• [TRECHO SELECIONADO]
Em Fédon, Platão diz (pag. 224) que o delírio não é bem um mal, é antes um bem, e mesmo um dos maiores, quando são os deuses que o enviam, pois foi no delírio que as profetisas de Delfos e de Dódona renderam mil serviços aos cidadãos da Grécia, ao passo que de sangue frio elas não lhes serviram senão bem pouco ou mesmo nada.
Aristóteles tinha observado que os homens ilustres – filósofos, sábios e poetas – eram “biliosos”, isto é, neuropatas, hipocondríacos, melancólicos. Para esses homens, ele dizia significativamente: “Nullum Magnum ingenium, sine mixtura dementiae”. E essa verdade de Aristóteles foi tão bem observada, que no século XVII Boerhaave escreveu também quase com os mesmos termos estas palavras: “Est aliquid delirii in omni magno ingenio”.

• [DADOS FORNECIDOS]
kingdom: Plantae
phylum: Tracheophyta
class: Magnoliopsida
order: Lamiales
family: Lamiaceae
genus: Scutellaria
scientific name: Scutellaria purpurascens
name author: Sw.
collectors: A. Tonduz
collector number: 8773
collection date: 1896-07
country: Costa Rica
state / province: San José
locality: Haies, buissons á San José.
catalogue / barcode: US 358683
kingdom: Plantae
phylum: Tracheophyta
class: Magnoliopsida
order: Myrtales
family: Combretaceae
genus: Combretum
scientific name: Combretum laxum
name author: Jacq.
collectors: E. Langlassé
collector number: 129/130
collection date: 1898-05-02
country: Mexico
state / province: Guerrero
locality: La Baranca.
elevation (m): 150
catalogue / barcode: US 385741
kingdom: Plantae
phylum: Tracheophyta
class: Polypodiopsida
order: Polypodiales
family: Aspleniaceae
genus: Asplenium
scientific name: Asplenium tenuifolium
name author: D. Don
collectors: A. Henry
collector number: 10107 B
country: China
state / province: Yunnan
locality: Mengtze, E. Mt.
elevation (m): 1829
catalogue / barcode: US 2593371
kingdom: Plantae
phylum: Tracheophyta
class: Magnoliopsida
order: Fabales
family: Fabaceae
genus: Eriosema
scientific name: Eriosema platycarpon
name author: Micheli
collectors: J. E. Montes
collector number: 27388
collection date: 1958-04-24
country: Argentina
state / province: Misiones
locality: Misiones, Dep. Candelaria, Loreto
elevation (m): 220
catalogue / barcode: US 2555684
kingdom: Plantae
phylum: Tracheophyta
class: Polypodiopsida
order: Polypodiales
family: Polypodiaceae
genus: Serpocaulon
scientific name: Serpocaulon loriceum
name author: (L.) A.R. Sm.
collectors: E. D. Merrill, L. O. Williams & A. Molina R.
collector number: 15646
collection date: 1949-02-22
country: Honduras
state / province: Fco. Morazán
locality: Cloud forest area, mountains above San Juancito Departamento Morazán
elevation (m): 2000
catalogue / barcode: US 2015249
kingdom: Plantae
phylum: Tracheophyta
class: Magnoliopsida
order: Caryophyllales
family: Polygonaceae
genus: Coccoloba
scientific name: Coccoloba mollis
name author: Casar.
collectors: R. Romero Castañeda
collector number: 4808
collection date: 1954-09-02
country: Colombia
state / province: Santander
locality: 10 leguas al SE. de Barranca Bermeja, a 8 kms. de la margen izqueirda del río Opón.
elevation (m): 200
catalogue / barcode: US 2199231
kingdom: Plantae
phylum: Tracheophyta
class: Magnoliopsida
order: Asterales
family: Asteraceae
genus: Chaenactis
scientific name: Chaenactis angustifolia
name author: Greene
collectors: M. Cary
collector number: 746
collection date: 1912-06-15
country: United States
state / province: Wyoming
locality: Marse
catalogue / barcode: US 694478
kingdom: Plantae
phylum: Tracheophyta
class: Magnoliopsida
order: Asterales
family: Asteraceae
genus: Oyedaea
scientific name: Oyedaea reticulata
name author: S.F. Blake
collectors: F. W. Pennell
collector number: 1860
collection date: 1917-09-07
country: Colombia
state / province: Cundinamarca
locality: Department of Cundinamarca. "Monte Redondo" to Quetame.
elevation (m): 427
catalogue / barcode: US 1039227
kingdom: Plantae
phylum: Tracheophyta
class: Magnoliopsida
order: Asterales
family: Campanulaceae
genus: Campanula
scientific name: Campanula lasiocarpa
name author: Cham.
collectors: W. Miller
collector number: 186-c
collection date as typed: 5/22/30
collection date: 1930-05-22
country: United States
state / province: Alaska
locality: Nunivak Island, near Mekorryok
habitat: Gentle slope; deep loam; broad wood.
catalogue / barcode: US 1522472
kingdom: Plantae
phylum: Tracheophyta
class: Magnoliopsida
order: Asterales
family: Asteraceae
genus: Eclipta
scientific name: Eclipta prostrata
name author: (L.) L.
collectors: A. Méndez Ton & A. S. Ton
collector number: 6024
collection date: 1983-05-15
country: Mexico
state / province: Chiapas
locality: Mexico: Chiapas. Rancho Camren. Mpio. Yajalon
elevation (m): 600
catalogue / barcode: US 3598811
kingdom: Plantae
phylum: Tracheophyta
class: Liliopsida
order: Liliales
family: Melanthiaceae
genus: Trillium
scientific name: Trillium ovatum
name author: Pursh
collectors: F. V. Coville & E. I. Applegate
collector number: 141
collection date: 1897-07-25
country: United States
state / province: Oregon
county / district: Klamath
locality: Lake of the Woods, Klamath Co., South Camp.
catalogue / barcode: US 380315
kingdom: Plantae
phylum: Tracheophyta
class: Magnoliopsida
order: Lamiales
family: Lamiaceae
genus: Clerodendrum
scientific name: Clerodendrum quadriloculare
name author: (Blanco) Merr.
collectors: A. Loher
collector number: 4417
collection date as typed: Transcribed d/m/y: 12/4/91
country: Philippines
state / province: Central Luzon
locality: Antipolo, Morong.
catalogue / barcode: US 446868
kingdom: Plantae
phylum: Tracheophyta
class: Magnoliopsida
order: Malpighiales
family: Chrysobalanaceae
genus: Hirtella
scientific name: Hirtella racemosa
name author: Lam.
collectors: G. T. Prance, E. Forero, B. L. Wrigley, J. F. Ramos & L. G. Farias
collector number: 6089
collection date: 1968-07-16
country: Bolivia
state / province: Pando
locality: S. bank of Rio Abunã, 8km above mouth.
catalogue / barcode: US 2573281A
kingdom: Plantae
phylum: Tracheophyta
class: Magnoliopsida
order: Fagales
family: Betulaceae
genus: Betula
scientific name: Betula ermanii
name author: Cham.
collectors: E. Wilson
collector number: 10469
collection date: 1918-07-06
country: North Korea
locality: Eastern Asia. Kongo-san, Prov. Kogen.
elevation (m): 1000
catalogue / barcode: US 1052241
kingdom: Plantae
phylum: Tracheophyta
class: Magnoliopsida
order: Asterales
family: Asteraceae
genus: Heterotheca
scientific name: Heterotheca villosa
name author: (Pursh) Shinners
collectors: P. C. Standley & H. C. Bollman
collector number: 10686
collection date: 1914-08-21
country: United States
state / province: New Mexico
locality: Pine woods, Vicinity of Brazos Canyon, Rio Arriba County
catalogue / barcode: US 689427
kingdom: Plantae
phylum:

• [ENUNCIADO] Prossiga o trecho sobre o delírio e a genialidade a partir da última frase apresentada.

• [SAÍDA]
Até mesmo Molière, em Le Médecin malgré lui, põe na boca de um de seus personagens a sentença de Aristóteles: “C’est une chose admirable que tous les grands hommes ont toujours du capriche, quelque petit grain de folie mêlé à Science”.
“A poesia”, disse Shelley, “atua de uma maneira divina e desconhecida mais além e por cima da consciência”.
“A função poética é um gênero de processo psíquico que possui grandes analogias com os sonhos e com os outros atos psicológicos de origem subconsciente, tais como êxtase místico, visões e alucinações hipnagógicas que precedem ao sonho e ao período de fulguração imaginativa que inicia a intoxicação alcoólica ou que produz a febre” (2).
“La poésie est l’empire de l’inquietude, dit Max Jacob, vers um puissant realisme visionaire: ‘La poesie est l’enfance retrouvée... le génie n’est que l’enfance nettement formulée... je finis pour trouver sacré le désordre de mon esprit (3)”.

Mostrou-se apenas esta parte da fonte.